Point Based Estimators:
A non parametric way to represent arbitrary functions with the precision limited by the number of points.
- The basic idea behind point-based density estimators is to assign a density value to each observed data point and then combine these values to estimate the density at any given point in the data space. The density value assigned to each point reflects the local density of data points around it.
- we apply local gaussian for each data point (Kernel), add them all to get the function for the data points.
- each point influence the function.
- In point based estimator, there are a set of points, we need to know the weight of each point based on the neighbor data and when we add them all together we get the function.
- Each data points represent the location of the specific (kernel) function and its weight represents the magnitude of its contribution.
- Kernel functions define the change in function value contribution when moving away from the point in terms of a similarity measure.
- In the KDE, the estimated density at any point x is obtained by summing the contributions from nearby data points, weighted by the kernel function. The kernel function K(u) determines the shape of the contribution from each data point. Common choices include the Gaussian (normal) kernel, Epanechnikov kernel, or triangular kernel.
- Point-based estimators do not assume a specific functional form for the underlying distribution. They can capture complex and non-linear relationships without being limited by pre-defined assumptions.
- They are generally robust to outliers and deviations from assumptions. They focus on the local behavior of the data and are less affected by extreme values or data points that do not conform to the assumed distribution.
- They can be applied to various tasks, such as density estimation, regression, classification, and anomaly detection.
- Point-based estimators can work well with relatively small datasets.
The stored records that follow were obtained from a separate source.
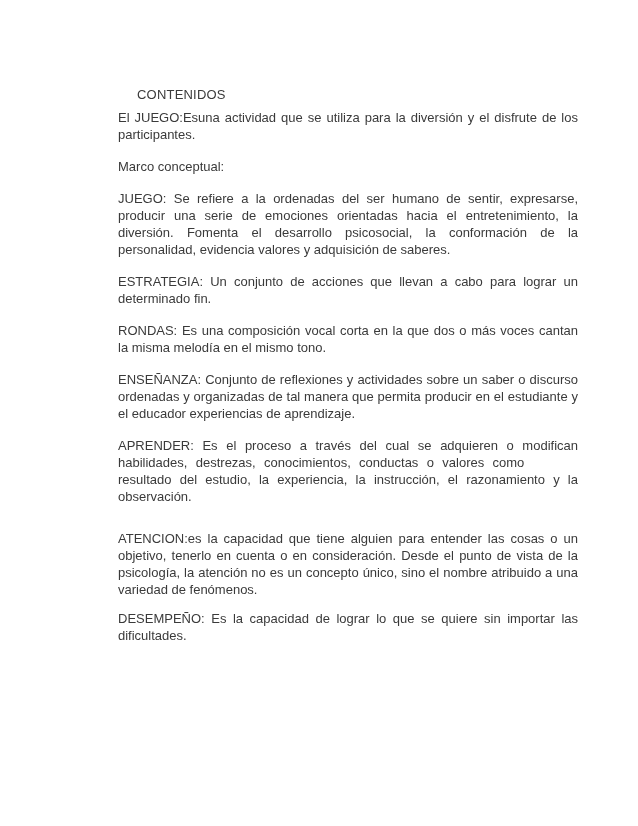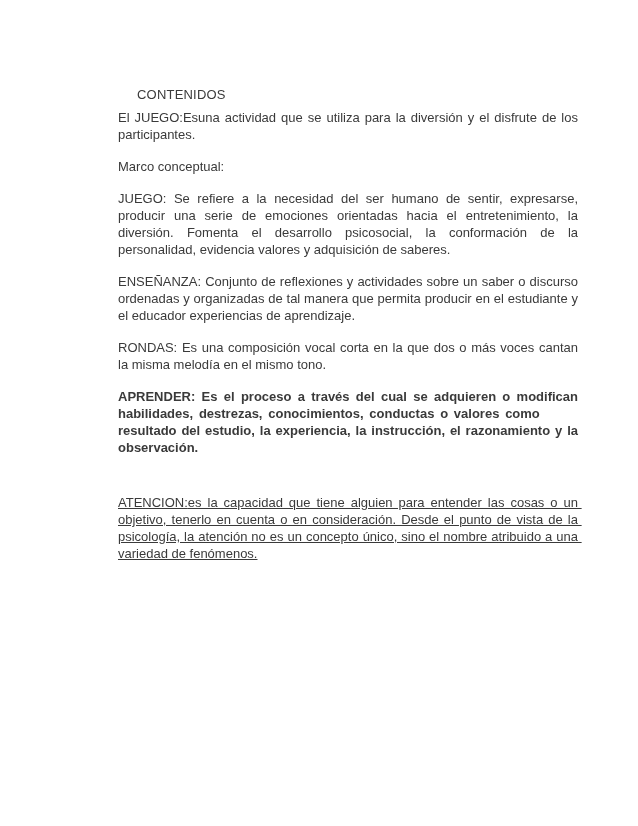--- a/index.html
+++ b/index.html
@@ -46,7 +46,7 @@
   <p class="para">Marco conceptual:</p>
 
 
-  <p class="para"><span class="term">JUEGO:</span><span class="def"> Se refiere a la necesidad del ser humano de sentir, expresarse, producir una serie de emociones orientadas hacia el entretenimiento, la diversión. Fomenta el desarrollo psicosocial, la conformación de la personalidad, evidencia valores y adquisición de saberes.</span></p>
+  <p class="para"><span class="term">JUEGO:</span><span class="def"> Se refiere a la ordenadas del ser humano de sentir, expresarse, producir una serie de emociones orientadas hacia el entretenimiento, la diversión. Fomenta el desarrollo psicosocial, la conformación de la personalidad, evidencia valores y adquisición de saberes.</span></p>
 
 
   <p class="para"><span class="term">ENSEÑANZA:</span><span class="def"> Conjunto de reflexiones y actividades sobre un saber o discurso ordenadas y organizadas de tal manera que permita producir en el estudiante y el educador experiencias de aprendizaje.</span></p>

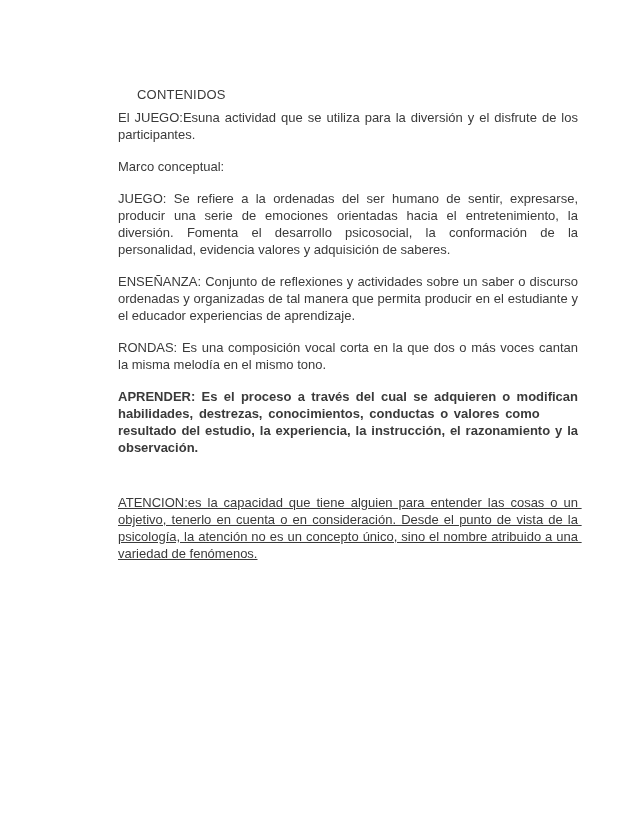--- a/index.html
+++ b/index.html
@@ -48,6 +48,7 @@
 
   <p class="para"><span class="term">JUEGO:</span><span class="def"> Se refiere a la ordenadas del ser humano de sentir, expresarse, producir una serie de emociones orientadas hacia el entretenimiento, la diversión. Fomenta el desarrollo psicosocial, la conformación de la personalidad, evidencia valores y adquisición de saberes.</span></p>
 
+  <p class="para"><span class="term">ESTRATEGIA:</span><span class="def"> Un conjunto de acciones que llevan a cabo para lograr un determinado fin.</span></p>
 
   <p class="para"><span class="term">ENSEÑANZA:</span><span class="def"> Conjunto de reflexiones y actividades sobre un saber o discurso ordenadas y organizadas de tal manera que permita producir en el estudiante y el educador experiencias de aprendizaje.</span></p>
 

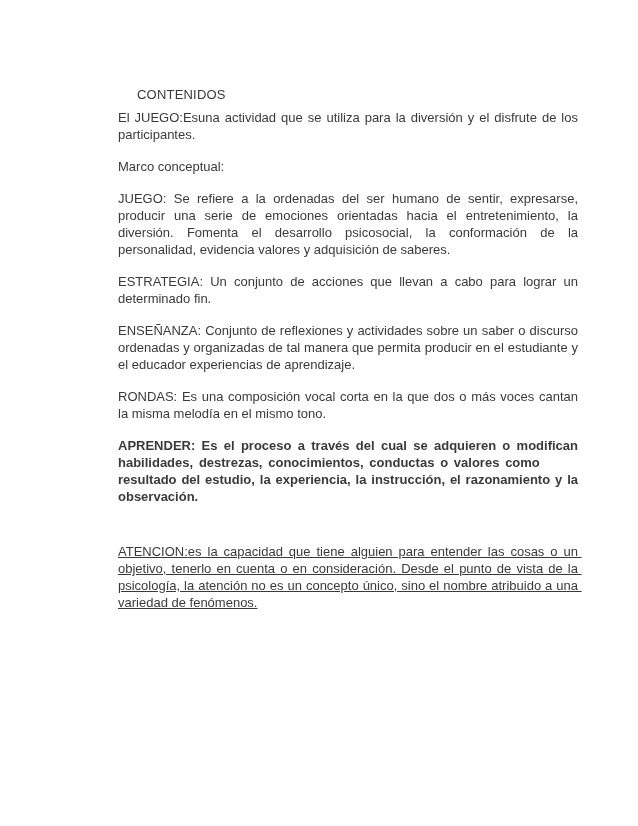--- a/index.html
+++ b/index.html
@@ -50,9 +50,9 @@
 
   <p class="para"><span class="term">ESTRATEGIA:</span><span class="def"> Un conjunto de acciones que llevan a cabo para lograr un determinado fin.</span></p>
 
+  <p class="para"><span class="term">RONDAS:</span><span class="def"> Es una composición vocal corta en la que dos o más voces cantan la misma melodía en el mismo tono.</span></p>
+
   <p class="para"><span class="term">ENSEÑANZA:</span><span class="def"> Conjunto de reflexiones y actividades sobre un saber o discurso ordenadas y organizadas de tal manera que permita producir en el estudiante y el educador experiencias de aprendizaje.</span></p>
-
-  <p class="para"><span class="term">RONDAS:</span><span class="def"> Es una composición vocal corta en la que dos o más voces cantan la misma melodía en el mismo tono.</span></p>
 
   <p class="para para-aprender"><span class="term">APRENDER:</span><span class="def"> Es el proceso a través del cual se adquieren o modifican habilidades, destrezas, conocimientos, conductas o valores como&nbsp;&nbsp;&nbsp;&nbsp;&nbsp;&nbsp;&nbsp; resultado del estudio, la experiencia, la instrucción, el razonamiento y la observación.</span></p>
They can capture intricate details and patterns even with limited samples, which can be advantageous in situations where data collection is expensive or time-consuming.
Disadvantages of point based estimators:
- They can be computationally expensive for large datasets.
- The choice of bandwidth or other parameters may impact the quality of the estimation.
- They may not perform well in high-dimensional spaces due to the “curse of dimensionality.”
Reference:
- https://www.tandfonline.com/doi/pdf/10.1080/01621459.1991.10475021?casa_token=wVxGlP2TnCMAAAAA:CK069mCm5Xlxr9MPXOGq9JE8kpIfveXXvPr2fzNrZFxZofJhSfL5j0pvlr9RWr9Zixy87XMa8K0gCw
- https://www.cs.cmu.edu/~aarti/Class/10315_Fall19/lecs/Lecture21.pdf
- Letcure notes by Prof. Manfred Huber, University of Texas at Arlington.